----- STORED DATA

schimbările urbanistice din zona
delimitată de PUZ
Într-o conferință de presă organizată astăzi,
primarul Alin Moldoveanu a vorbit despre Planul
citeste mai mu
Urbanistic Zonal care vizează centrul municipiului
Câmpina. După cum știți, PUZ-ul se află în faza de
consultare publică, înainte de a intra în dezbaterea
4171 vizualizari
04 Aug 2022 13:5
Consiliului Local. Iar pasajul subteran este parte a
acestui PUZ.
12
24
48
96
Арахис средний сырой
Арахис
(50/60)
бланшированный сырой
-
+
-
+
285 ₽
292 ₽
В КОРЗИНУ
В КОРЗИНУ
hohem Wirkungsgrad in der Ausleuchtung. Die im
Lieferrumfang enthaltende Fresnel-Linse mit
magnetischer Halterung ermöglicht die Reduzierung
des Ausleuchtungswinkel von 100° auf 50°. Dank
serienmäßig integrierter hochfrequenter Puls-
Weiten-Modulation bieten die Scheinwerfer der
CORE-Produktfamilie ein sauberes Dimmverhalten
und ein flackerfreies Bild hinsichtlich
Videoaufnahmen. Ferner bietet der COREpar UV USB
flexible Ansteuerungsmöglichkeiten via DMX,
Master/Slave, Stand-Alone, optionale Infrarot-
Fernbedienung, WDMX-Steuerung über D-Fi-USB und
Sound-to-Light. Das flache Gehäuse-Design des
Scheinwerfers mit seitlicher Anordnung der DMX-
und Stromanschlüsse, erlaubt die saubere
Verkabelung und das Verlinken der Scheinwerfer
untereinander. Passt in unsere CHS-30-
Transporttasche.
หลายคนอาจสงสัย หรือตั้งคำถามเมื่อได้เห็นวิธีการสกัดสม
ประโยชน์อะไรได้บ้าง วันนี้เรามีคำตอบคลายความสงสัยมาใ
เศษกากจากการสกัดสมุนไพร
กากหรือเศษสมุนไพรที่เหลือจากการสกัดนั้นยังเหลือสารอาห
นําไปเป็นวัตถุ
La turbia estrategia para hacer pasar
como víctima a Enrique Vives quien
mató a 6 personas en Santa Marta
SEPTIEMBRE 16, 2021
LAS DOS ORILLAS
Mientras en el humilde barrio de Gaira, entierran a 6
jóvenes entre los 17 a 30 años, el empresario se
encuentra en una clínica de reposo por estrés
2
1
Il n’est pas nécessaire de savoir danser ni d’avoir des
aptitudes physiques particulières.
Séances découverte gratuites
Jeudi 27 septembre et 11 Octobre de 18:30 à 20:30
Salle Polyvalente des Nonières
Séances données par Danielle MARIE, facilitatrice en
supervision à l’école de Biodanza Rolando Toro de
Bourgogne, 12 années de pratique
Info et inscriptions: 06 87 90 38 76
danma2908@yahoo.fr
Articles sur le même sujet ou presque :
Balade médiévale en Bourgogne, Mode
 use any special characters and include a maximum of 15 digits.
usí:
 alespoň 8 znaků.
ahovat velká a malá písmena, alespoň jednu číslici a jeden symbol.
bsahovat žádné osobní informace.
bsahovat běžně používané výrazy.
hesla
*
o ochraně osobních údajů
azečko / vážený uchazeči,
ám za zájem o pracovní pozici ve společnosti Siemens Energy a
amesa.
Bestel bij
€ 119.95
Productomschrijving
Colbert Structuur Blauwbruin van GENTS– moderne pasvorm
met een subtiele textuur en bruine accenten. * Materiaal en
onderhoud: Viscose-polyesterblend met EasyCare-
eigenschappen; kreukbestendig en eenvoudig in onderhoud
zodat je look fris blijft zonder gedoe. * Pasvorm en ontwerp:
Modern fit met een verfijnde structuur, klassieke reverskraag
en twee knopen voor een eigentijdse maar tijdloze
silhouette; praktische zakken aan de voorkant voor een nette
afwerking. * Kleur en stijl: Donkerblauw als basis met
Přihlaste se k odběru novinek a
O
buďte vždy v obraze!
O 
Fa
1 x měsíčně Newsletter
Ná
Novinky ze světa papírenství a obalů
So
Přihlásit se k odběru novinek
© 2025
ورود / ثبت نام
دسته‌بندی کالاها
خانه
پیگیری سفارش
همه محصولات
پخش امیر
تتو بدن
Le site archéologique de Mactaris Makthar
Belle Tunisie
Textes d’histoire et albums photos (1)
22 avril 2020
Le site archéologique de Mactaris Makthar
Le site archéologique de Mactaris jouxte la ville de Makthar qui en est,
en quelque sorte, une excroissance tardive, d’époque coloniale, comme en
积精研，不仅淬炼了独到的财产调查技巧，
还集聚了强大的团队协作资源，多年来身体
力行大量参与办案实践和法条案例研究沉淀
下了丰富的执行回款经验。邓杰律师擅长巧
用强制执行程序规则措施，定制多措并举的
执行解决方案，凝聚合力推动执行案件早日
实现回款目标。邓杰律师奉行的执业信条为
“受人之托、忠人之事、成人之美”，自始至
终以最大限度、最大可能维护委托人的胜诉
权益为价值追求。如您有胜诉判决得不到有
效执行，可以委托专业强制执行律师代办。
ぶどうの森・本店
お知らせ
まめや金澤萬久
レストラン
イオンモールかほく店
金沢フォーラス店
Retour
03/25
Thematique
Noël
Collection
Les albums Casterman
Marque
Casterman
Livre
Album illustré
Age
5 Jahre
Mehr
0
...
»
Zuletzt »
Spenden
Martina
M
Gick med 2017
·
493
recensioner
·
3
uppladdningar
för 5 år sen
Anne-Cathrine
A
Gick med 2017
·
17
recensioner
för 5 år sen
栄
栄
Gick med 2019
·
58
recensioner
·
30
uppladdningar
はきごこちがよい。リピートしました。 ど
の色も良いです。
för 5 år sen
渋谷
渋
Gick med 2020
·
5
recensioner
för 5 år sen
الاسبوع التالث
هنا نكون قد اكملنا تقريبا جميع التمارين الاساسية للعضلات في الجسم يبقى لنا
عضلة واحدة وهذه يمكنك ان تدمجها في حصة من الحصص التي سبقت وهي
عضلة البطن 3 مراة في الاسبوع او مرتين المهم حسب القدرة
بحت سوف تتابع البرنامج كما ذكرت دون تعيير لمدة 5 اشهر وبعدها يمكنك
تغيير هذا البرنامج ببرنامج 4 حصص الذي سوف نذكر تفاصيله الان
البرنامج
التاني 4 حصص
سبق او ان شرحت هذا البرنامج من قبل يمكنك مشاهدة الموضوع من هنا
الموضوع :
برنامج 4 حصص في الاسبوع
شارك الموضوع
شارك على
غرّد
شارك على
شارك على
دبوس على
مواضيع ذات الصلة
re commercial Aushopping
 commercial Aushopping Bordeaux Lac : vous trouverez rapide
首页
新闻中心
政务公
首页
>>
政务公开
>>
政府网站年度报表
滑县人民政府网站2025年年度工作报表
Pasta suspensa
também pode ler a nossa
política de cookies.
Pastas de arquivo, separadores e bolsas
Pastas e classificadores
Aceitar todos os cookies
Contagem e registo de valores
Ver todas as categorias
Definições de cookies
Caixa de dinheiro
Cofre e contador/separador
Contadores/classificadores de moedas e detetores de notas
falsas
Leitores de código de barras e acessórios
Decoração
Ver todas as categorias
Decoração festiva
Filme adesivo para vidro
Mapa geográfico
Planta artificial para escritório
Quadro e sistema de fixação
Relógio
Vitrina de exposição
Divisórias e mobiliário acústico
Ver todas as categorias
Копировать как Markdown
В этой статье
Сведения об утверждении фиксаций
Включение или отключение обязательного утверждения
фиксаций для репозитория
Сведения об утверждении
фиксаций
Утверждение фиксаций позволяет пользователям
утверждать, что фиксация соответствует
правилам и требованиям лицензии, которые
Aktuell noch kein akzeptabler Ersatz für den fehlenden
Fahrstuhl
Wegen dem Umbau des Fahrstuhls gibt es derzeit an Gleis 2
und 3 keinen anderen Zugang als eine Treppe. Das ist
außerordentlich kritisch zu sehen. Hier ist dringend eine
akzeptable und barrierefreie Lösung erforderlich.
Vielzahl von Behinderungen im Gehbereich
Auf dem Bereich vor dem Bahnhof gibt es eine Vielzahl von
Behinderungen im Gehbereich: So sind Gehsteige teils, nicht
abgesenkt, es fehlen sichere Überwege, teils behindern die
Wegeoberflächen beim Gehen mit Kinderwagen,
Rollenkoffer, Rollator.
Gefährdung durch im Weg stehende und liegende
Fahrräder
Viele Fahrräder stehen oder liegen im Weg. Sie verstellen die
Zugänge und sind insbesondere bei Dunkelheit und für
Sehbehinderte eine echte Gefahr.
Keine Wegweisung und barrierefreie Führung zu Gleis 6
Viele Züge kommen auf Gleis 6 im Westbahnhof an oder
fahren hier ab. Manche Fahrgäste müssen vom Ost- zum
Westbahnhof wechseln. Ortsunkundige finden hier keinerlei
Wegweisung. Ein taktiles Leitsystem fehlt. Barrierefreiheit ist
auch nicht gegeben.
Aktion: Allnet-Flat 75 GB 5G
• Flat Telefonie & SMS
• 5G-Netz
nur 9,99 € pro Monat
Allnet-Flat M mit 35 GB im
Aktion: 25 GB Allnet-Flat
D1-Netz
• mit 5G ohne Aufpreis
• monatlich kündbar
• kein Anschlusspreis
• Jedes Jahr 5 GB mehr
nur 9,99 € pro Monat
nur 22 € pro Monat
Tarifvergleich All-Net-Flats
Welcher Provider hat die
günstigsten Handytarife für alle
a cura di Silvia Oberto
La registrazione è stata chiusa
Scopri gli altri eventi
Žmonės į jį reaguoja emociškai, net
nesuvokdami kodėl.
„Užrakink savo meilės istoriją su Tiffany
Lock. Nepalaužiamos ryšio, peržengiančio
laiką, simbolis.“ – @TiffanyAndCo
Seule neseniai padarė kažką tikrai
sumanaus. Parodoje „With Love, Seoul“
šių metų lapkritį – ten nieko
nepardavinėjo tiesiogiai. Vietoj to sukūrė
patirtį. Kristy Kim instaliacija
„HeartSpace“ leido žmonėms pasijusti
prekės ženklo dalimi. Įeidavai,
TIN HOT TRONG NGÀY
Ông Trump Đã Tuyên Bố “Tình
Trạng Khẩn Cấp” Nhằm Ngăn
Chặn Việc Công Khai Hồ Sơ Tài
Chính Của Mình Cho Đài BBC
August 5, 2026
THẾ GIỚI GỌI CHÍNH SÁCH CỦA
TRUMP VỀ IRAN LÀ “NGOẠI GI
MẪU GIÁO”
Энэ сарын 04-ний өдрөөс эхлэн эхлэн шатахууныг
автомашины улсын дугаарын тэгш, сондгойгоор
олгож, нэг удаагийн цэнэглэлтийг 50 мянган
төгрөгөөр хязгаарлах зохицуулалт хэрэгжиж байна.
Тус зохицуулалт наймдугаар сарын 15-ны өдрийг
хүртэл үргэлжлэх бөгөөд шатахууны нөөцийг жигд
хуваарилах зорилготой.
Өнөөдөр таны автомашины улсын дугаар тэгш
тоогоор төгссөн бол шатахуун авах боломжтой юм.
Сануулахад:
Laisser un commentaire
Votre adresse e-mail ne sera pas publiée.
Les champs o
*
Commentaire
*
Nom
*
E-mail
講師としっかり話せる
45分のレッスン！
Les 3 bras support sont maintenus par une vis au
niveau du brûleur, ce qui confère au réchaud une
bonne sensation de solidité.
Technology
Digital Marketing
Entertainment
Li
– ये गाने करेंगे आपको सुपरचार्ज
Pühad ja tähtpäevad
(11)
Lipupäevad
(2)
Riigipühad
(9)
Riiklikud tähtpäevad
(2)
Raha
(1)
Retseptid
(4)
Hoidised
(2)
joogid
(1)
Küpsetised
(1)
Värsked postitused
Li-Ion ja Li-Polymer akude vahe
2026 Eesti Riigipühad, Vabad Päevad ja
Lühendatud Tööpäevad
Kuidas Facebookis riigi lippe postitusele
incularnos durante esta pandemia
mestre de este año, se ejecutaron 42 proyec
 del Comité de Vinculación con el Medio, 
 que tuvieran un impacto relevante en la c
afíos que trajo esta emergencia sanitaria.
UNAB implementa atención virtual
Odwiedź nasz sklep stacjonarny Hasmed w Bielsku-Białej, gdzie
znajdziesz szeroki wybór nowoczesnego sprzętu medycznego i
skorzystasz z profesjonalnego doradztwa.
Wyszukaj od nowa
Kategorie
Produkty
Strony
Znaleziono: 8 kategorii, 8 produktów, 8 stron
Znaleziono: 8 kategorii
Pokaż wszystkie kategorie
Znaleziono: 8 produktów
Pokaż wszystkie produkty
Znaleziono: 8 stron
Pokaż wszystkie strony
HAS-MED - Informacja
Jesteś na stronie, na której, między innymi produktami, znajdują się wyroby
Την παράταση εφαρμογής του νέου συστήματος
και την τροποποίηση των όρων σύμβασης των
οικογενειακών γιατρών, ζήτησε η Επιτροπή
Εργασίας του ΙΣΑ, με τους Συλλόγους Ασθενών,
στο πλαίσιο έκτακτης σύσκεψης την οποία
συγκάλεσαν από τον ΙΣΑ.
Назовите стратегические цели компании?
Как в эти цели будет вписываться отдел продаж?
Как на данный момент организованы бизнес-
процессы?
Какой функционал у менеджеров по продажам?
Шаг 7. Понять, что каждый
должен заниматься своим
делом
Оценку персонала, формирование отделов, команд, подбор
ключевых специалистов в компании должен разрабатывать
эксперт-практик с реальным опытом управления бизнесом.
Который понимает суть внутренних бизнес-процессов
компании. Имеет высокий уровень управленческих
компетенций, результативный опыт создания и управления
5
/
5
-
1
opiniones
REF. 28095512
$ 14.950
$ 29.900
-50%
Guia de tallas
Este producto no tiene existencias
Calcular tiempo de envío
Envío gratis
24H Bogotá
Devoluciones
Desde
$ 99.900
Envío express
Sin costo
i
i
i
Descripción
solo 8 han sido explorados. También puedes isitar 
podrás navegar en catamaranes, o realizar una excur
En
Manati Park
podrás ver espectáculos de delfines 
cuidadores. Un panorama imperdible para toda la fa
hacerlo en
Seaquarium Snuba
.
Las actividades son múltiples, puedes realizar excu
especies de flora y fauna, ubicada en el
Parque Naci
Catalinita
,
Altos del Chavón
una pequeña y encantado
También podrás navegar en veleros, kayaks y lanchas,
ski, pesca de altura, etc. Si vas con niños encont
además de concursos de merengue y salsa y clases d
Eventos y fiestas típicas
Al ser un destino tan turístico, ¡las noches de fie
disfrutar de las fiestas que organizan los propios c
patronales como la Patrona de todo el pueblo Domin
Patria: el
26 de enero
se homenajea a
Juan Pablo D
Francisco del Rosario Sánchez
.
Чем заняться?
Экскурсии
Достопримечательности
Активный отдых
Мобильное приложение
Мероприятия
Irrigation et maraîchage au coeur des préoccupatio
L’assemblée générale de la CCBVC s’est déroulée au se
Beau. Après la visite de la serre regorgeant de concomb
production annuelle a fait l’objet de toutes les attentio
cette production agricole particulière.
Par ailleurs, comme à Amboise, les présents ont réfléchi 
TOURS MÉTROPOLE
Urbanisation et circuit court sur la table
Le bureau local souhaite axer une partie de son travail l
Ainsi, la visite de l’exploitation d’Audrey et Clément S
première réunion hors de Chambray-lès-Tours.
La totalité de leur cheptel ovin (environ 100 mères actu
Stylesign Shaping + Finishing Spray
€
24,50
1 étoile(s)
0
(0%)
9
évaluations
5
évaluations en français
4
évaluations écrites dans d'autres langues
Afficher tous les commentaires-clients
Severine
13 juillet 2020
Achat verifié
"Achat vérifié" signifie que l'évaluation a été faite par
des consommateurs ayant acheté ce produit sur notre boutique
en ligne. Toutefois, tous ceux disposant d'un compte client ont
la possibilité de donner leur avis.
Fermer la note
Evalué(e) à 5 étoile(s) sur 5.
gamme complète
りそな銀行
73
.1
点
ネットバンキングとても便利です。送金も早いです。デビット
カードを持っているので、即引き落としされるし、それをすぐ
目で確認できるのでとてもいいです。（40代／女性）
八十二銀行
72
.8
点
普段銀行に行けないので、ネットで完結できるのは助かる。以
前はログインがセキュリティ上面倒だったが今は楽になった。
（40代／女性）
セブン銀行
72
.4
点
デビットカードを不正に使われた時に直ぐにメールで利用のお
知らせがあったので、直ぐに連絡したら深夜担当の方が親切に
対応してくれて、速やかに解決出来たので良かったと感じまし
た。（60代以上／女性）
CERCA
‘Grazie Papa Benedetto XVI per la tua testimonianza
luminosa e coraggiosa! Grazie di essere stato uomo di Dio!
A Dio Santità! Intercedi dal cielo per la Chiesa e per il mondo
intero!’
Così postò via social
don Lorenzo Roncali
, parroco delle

----------

• [WHAT THE TASK ASKS]: Give back the lines of the data exactly as they are written, from the first line through the line containing "04 Aug 2022 13:5".

• [YOUR RESPONSE]:
schimbările urbanistice din zona
delimitată de PUZ
Într-o conferință de presă organizată astăzi,
primarul Alin Moldoveanu a vorbit despre Planul
citeste mai mu
Urbanistic Zonal care vizează centrul municipiului
Câmpina. După cum știți, PUZ-ul se află în faza de
consultare publică, înainte de a intra în dezbaterea
4171 vizualizari
04 Aug 2022 13:5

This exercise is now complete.